L'Amendement retenu par l'Assemblée nationale vise à étendre aux présidents de section la possibilité de prendre des ordonnances , ce qui paraît opportun compte tenu de leur nombre. Il vise également à étendre le champ des ordonnances, « après instruction » (article 11), aux demandes « qui ne présentent aucun élément sérieux susceptible de remettre en cause les motifs de la décision du directeur de l'office ». Le Président et les présidents de section auraient la possibilité de statuer par ordonnance non plus seulement sur des questions de formes mais également sur des questions de fond, lorsque les demandes sont « manifestement infondées ». Selon M. Jean Massot, Président de la CRR, ces ordonnances seraient susceptibles de représenter 15 % des dossiers jugés , portant à 30 % le nombre des affaires réglées par ordonnances. Celles-ci seraient prises après un examen au fond par un rapporteur et l'étude du dossier par un président. Cette nouvelle disposition apparaît au président de la commission comme indispensable pour améliorer l'efficacité de la CRR et augmenter le nombre d'affaires jugées sans pour autant porter préjudice aux demandeurs. Ces ordonnances sont dans tous les cas susceptibles de recours en cassation devant le Conseil d'Etat.
4. Un projet de loi équilibré par rapport aux pratiques européennes
Le projet de loi apparaît enfin comme maintenant un haut niveau de protection des droits des demandeurs d'asile par rapport à d'autres législations en Europe, qu'il s'agisse du rôle du ministère des affaires étrangères, du HCR, de l'absence de centres fermés, du non recours à la notion de pays tiers sûrs ou de l'accès aux recours.
- Le rôle du ministère des affaires étrangères et la place du HCR
Tout d'abord, la France est le seul Etat dans l'Europe des Quinze où l'examen des demandes d'asile se fait sous la tutelle du ministère des affaires étrangères . Dans treize pays cette tâche est assumée par le ministère de l'intérieur responsable de la maîtrise des migrations, un Etat l'a confiée au ministère de la justice.
En outre, la France est également le seul Etat à donner au HCR une place aussi importante dans la procédure d'examen des demandes d'asile , en permettant à une personne nommée par le HCR de siéger au sein de la Commission des recours et au conseil d'administration de l'OFPRA. Cette situation est profondément originale et résulte d'un compromis, au moment de l'adoption de la loi de 1952, entre les tenants d'un examen des demandes par une organisation internationale et ceux qui souhaitaient qu'il fût effectué au niveau national.
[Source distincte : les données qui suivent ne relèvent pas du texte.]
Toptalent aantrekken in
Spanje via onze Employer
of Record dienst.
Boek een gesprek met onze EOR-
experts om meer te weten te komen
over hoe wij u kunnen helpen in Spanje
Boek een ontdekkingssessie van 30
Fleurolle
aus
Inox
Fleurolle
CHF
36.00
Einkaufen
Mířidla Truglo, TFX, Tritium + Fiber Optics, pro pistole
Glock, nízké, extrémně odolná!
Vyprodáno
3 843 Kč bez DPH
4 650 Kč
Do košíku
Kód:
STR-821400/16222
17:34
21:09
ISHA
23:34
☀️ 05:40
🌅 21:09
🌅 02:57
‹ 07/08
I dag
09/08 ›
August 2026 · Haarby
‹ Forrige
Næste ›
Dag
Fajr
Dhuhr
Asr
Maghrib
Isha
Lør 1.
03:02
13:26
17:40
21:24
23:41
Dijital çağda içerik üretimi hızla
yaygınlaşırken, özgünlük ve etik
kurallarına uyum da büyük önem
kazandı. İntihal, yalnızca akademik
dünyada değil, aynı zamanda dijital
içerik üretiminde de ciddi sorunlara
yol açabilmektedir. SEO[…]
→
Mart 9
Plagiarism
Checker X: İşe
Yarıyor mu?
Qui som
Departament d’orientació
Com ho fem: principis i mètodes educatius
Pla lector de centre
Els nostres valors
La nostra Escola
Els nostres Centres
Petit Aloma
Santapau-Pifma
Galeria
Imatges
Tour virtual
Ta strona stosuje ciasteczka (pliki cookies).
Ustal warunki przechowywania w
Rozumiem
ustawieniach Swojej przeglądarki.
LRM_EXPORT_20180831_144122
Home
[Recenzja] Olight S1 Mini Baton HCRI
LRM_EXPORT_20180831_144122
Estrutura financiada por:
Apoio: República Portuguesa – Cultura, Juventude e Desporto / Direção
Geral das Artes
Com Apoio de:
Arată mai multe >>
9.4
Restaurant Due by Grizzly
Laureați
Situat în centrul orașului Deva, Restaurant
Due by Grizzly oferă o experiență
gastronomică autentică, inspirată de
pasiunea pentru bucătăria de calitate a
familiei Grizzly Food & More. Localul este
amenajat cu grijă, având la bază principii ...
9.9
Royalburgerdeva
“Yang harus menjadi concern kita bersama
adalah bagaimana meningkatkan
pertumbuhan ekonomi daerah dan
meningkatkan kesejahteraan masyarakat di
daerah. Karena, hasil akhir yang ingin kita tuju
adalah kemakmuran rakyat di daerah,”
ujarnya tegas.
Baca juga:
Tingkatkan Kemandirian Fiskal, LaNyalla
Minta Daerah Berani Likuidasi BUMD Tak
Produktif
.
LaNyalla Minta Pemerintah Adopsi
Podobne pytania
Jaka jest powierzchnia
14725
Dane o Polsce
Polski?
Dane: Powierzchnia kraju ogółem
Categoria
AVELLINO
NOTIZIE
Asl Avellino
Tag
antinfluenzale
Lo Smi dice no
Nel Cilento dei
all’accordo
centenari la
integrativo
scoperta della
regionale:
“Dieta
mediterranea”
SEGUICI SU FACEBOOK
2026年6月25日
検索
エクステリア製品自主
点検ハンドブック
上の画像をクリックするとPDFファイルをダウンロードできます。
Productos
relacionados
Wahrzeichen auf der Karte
En Italie, le HCR est à même de prendre part à l'examen, mais dans des conditions très différentes, et il en était de même en Belgique par le passé.
- L'absence de référence à la notion de « pays tiers sûrs »
Le gouvernement n'a, en outre, pas choisi d'introduire dans notre droit , comme cela lui était possible en se fondant sur le projet de directive, la notion de pays tiers sûrs, qui permet de rejeter une demande sans examen individuel.
- Des procédures de recours ouvertes
Enfin, le projet de loi ne porte pas atteinte à la liberté d'un demandeur débouté de faire appel de la décision de l'OFPRA devant la Commission des recours, même si cette procédure peut être dilatoire dans la mesure où le recours a un effet suspensif. Dans de nombreux pays, l'accès à la juridiction d'appel est très encadré, soumis à des conditions limitatives strictes et il est fait un très large usage de la notion de requête manifestement infondée.